Azevedo Gomes si introduce filmicamente nelle corrispondenze tra Jorge de Sena e Sophia de Mello attuando in un primo momento le pratiche di un’esplorazione borgesiana, dove i testi si intrecciano l’uno con l’altro. Così anche le lingue, diverse ma intelligibili tra di loro, lasciano sperimentare l’appartenenza ad un mondo ideale, dove la parola supera la traccia scritta e le frontiere linguistiche sotto un dominio assoluto del pensiero (come in Um filme falado di de Oliveira o, come in parte visto recentemente proprio a Locarno, ne L’Accademia delle Muse di Guerín). In un secondo momento l’identità dei due poli dialoganti si fa man mano più definita: inizialmente evocati come fantasmi, le voci dei due poeti riaffiorano dall’oblio e riprendono vita. In Corrêspondencias tuttavia non vediamo banalmente questi incarnarsi nella figura dell’attore o dell’attrice che di volta in volta prendono possesso dell’inquadratura: sono le parole stesse a farsi corpo, a farsi mondo (così come le scogliere erose dalle onde dell’Oceano, o le rovine di Delfi), a riprendere possesso della materia nella stessa maniera contraddittoria in cui la poesia, secondo le parole di Sophia de Mello, “ci colloca nel vuoto, e al tempo stesso nella comunione”.
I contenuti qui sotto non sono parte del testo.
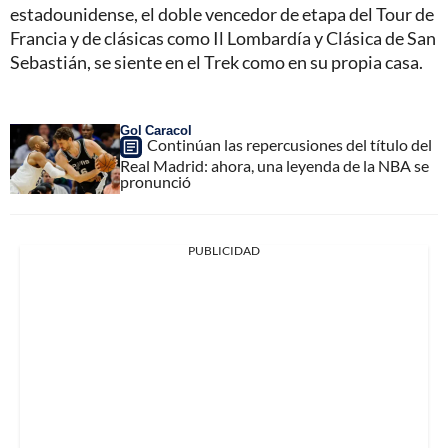
estadounidense, el doble vencedor de etapa del Tour de
Francia y de clásicas como Il Lombardía y Clásica de San
Sebastián, se siente en el Trek como en su propia casa.
Gol Caracol
Continúan las repercusiones del título del
Real Madrid: ahora, una leyenda de la NBA se
pronunció
PUBLICIDAD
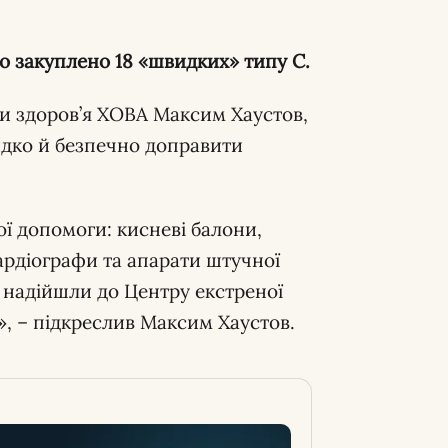
ло закуплено 18 «швидких» типу С.
и здоров’я ХОВА Максим Хаустов,
идко й безпечно доправити
ї допомоги: кисневі балони,
ардіографи та апарати штучної
і надійшли до Центру екстреної
, – підкреслив Максим Хаустов.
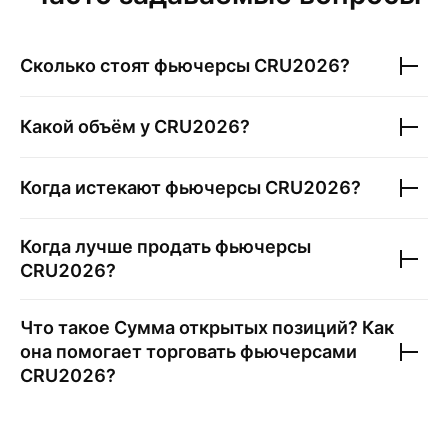
Сколько стоят фьючерсы
CRU2026
?
Какой объём у
CRU2026
?
Когда истекают фьючерсы
CRU2026
?
Когда лучше продать фьючерсы
CRU2026
?
Что такое Сумма открытых позиций? Как
она помогает торговать фьючерсами
CRU2026
?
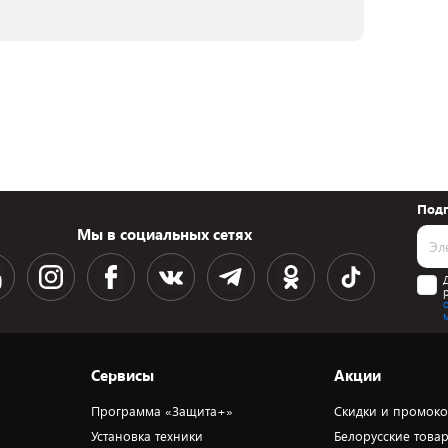
Подп
Мы в социальных сетях
Сервисы
Акции
Программа «Защита+»
Скидки и промок
Установка техники
Белорусские това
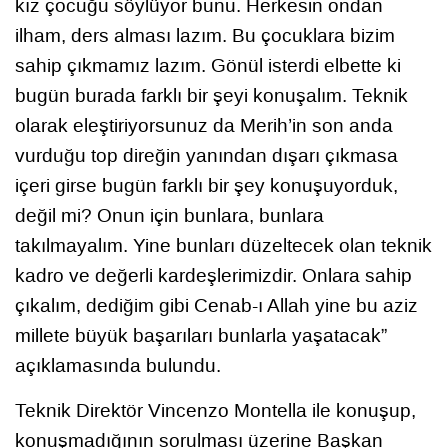
kız çocuğu söylüyor bunu. Herkesin ondan
ilham, ders alması lazım. Bu çocuklara bizim
sahip çıkmamız lazım. Gönül isterdi elbette ki
bugün burada farklı bir şeyi konuşalım. Teknik
olarak eleştiriyorsunuz da Merih’in son anda
vurduğu top direğin yanından dışarı çıkmasa
içeri girse bugün farklı bir şey konuşuyorduk,
değil mi? Onun için bunlara, bunlara
takılmayalım. Yine bunları düzeltecek olan teknik
kadro ve değerli kardeşlerimizdir. Onlara sahip
çıkalım, dediğim gibi Cenab-ı Allah yine bu aziz
millete büyük başarıları bunlarla yaşatacak”
açıklamasında bulundu.
Teknik Direktör Vincenzo Montella ile konuşup,
konuşmadığının sorulması üzerine Başkan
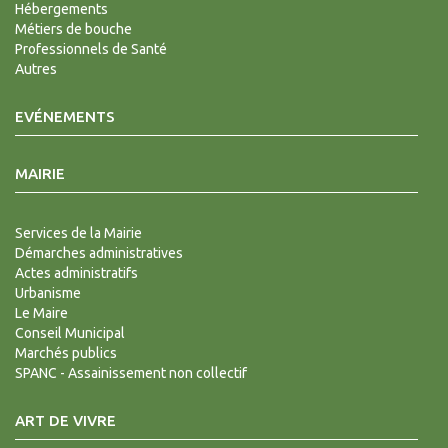
Hébergements
Métiers de bouche
Professionnels de Santé
Autres
EVÉNEMENTS
MAIRIE
Services de la Mairie
Démarches administratives
Actes administratifs
Urbanisme
Le Maire
Conseil Municipal
Marchés publics
SPANC - Assainissement non collectif
ART DE VIVRE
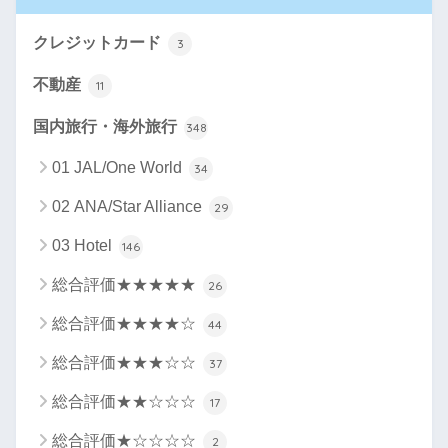
クレジットカード
3
不動産
11
国内旅行・海外旅行
348
01 JAL/One World
34
02 ANA/Star Alliance
29
03 Hotel
146
総合評価★★★★★
26
総合評価★★★★☆
44
総合評価★★★☆☆
37
総合評価★★☆☆☆
17
総合評価★☆☆☆☆
2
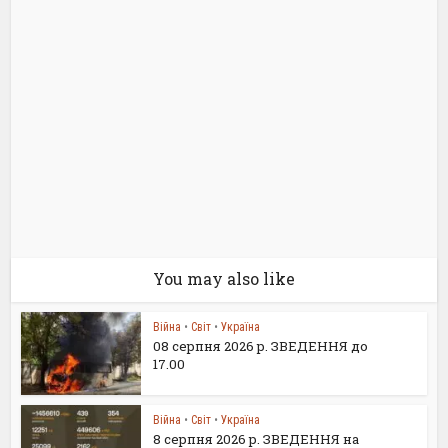
You may also like
Війна
•
Світ
•
Україна
08 серпня 2026 р. ЗВЕДЕННЯ до
17.00
Війна
•
Світ
•
Україна
8 серпня 2026 р. ЗВЕДЕННЯ на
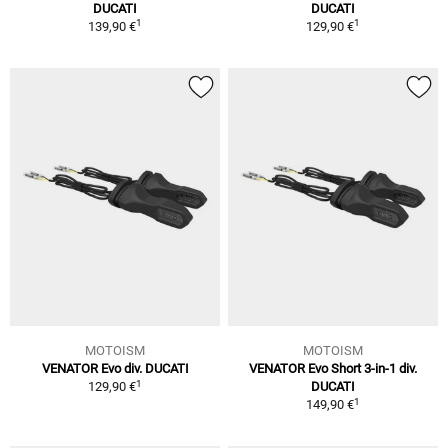
DUCATI
DUCATI
1
1
139,90 €
129,90 €
MOTOISM
MOTOISM
VENATOR Evo div. DUCATI
VENATOR Evo Short 3-in-1 div.
1
129,90 €
DUCATI
1
149,90 €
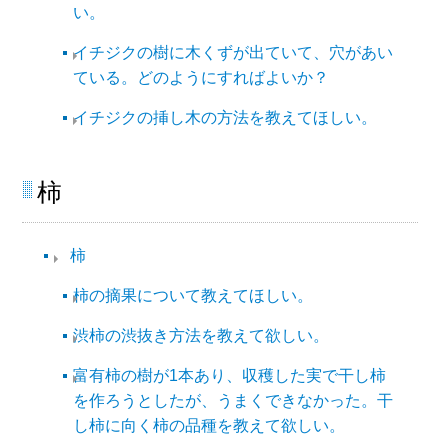
い。
イチジクの樹に木くずが出ていて、穴があい
ている。どのようにすればよいか？
イチジクの挿し木の方法を教えてほしい。
柿​
柿​
柿の摘果について教えてほしい。
渋柿の渋抜き方法を教えて欲しい。
富有柿の樹が1本あり、収穫した実で干し柿
を作ろうとしたが、うまくできなかった。干
し柿に向く柿の品種を教えて欲しい。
La triangolazione tra gesto poetico, vuoto e comunione si manifesta nel dialogo tra i due corrispondenti, in particolar modo nella contraddizione delle scelte di ciascuno dei due soggetti: rimanere in Patria, abbandonarla per scoprire l’esilio. Queste stesse decisioni, vissute e trasmesse dal carteggio, assumono nel cinema di Azevedo Gomes una dimensione programmatica: le parole di chi la dittatura l’ha vissuta come intellettuale, rinunciando alla propria vita o cercandone un’altra senza mai fare ritorno, fanno eco nello sguardo della cineasta che in quel Portogallo è cresciuta e si è formata intellettualmente, civilmente e sentimentalmente. La ricerca della Patria perduta si fa primo motore nel lavoro di Azevedo Gomes. Tra le parole di Jorge e Sophia, non sono neanche più il sangue, la dittatura, la polizia politica ad essere oggetto di attacco, causa di malessere. La saudade di de Sena assume una conversione, sulla via dell’esilio, di stampo cosmico piuttosto che antropologico, in cui l’assenza della Patria non è altro che una condizione perenne dell’uomo contemporaneo a cui nessuna legge, nessuno Stato, nessun partito potrà porre rimedio.
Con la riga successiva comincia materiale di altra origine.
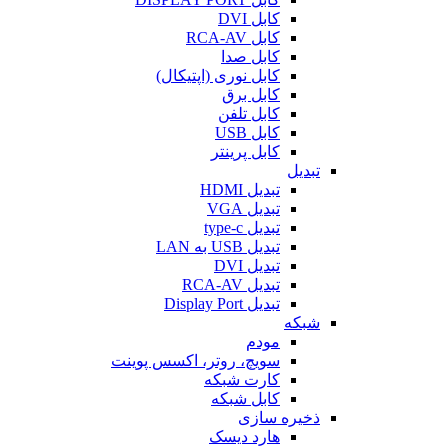
کابل DVI
کابل RCA-AV
کابل صدا
کابل نوری (اپتیکال)
کابل برق
کابل تلفن
کابل USB
کابل پرینتر
تبدیل
تبدیل HDMI
تبدیل VGA
تبدیل type-c
تبدیل USB به LAN
تبدیل DVI
تبدیل RCA-AV
تبدیل Display Port
شبکه
مودم
سویچ، روتر، اکسس پوینت
کارت شبکه
کابل شبکه
ذخیره سازی
هارد دیسک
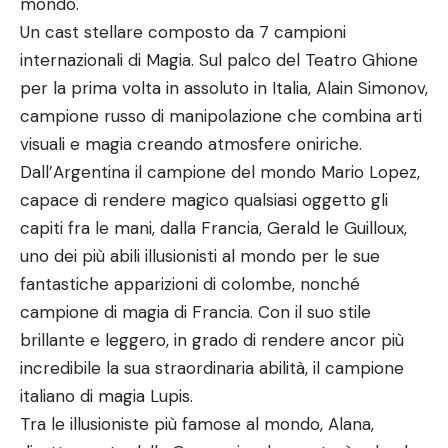
mondo.
Un cast stellare composto da 7 campioni
internazionali di Magia. Sul palco del Teatro Ghione
per la prima volta in assoluto in Italia, Alain Simonov,
campione russo di manipolazione che combina arti
visuali e magia creando atmosfere oniriche.
Dall’Argentina il campione del mondo Mario Lopez,
capace di rendere magico qualsiasi oggetto gli
capiti fra le mani, dalla Francia, Gerald le Guilloux,
uno dei più abili illusionisti al mondo per le sue
fantastiche apparizioni di colombe, nonché
campione di magia di Francia. Con il suo stile
brillante e leggero, in grado di rendere ancor più
incredibile la sua straordinaria abilità, il campione
italiano di magia Lupis.
Tra le illusioniste più famose al mondo, Alana,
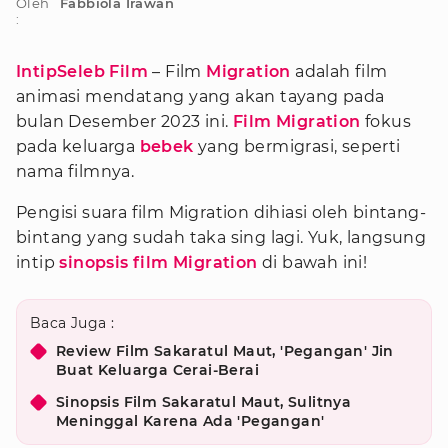
Oleh
Fabbiola Irawan
:
IntipSeleb Film
– Film
Migration
adalah film
animasi mendatang yang akan tayang pada
bulan Desember 2023 ini.
Film Migration
fokus
pada keluarga
bebek
yang bermigrasi, seperti
nama filmnya.
Pengisi suara film Migration dihiasi oleh bintang-
bintang yang sudah taka sing lagi. Yuk, langsung
intip
sinopsis film Migration
di bawah ini!
Baca Juga :
Review Film Sakaratul Maut, 'Pegangan' Jin
Buat Keluarga Cerai-Berai
Sinopsis Film Sakaratul Maut, Sulitnya
Meninggal Karena Ada 'Pegangan'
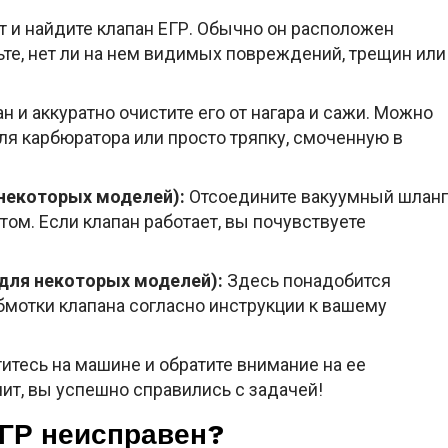
т и найдите клапан ЕГР. Обычно он расположен
те, нет ли на нем видимых повреждений, трещин или
н и аккуратно очистите его от нагара и сажи. Можно
ля карбюратора или просто тряпку, смоченную в
 некоторых моделей):
Отсоедините вакуумный шланг
ртом. Если клапан работает, вы почувствуете
(для некоторых моделей):
Здесь понадобится
бмотки клапана согласно инструкции к вашему
итесь на машине и обратите внимание на ее
ит, вы успешно справились с задачей!
ЕГР неисправен?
Nel suo restare in Portogallo Sophia viene ammonita: “Non è uno spreco d’intelligenza spiegare agli stupidi la loro stessa stupidità?” Il ventesimo secolo è declinato in un senso anarchico come l’età del fallimento delle Patrie, erose così come le coste lusitane tormentate dall’Oceano. La consapevolezza è condizione dolorosa di un’assenza, come “la gioia di un uccello di fronte alle briciole della vita, e il dolore di non essere uccello per potersi accontentare di queste”. Sono solo due i momenti del film in cui Azevedo Gomes ci mostra i due poeti “in carne ed ossa” nelle loro funzioni, attraverso delle immagini d’archivio. Sofia de Mello appare insieme al marito Francisco Sousa Tavares di fronte a dei reporter francesi, denunciando l’onnipresenza della polizia politica nella vita pubblica e privata dei cittadini portoghesi: lo spirito militante, l’adesione a quell’illusione chiamata Patria non trova esaurimento. Jorge de Sena in cambio appare, solitario, in un monologo televisivo. “Sono io stesso la mia patria”, afferma di fronte alla camera, desideroso unicamente di condividere un caffè a Creta in compagnia del Minotauro.
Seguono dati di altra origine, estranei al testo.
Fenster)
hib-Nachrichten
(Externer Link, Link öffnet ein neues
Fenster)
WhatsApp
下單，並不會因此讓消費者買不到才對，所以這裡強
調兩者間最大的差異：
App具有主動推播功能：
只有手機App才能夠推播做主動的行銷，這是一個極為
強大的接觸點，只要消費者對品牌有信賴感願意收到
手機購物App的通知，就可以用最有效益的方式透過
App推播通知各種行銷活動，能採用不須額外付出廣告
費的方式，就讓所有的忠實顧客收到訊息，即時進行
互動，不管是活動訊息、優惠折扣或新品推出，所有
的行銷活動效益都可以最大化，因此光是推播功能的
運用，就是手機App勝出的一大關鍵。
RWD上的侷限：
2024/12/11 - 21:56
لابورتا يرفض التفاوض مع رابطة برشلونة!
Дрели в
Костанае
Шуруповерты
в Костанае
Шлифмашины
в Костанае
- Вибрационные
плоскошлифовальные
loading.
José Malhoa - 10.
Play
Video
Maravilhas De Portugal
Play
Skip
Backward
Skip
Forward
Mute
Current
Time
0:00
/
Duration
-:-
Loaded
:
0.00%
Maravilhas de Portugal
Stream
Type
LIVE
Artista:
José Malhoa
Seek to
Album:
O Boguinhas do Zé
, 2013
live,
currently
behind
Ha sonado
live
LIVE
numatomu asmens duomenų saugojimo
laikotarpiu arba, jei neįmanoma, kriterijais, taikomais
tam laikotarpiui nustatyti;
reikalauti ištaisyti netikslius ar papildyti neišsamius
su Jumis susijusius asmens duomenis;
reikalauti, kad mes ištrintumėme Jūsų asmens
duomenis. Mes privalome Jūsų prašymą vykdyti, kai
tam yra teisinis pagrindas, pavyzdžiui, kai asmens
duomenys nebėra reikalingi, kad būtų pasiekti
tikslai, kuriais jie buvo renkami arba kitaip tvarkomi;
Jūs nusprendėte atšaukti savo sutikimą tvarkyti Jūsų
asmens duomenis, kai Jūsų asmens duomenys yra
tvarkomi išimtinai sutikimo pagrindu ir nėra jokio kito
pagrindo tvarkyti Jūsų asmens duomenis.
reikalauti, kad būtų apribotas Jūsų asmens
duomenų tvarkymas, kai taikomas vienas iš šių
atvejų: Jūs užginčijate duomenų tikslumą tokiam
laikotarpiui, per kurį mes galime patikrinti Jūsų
Il pellegrinaggio in Grecia, le rovine di Delfi, momento elevatissimo della corrispondenza così come del film, non sono altro che illusione e materializzazione de “la disperazione che la vita ci ha rubato – una mera angoscia melanconica, sulla quale sognerai come fosse un’età dell’oro”. Ma in esse appare come una ricongiunzione tra le anime dei due poeti che mai più in vita si ritroveranno (Jorge de Sena trova la morte nel 1979 negli Stati Uniti, senza aver mai fatto ritorno in Portogallo e senza aver mai rincontrato Sofia de Mello). Le rovine pongono un sigillo su un’amicizia poetica inossidabile al di là delle contraddizioni in seno alle divergenze politiche e dialettiche, sublimandosi in una necessità umana di vicinanza, di calore, di un abbraccio: “[La disperazione] segretamente, nostalgicamente, incantevolmente, vi parlerà di noi, come in un sogno”.